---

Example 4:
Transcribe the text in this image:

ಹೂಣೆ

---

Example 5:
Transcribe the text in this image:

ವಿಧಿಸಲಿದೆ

+++++

• THE EXERCISE: Please repeat every line of the material above word for word, in the same order.

• IN RESPONSE:
---

Example 4:
Transcribe the text in this image:

ಹೂಣೆ

---

Example 5:
Transcribe the text in this image:

ವಿಧಿಸಲಿದೆ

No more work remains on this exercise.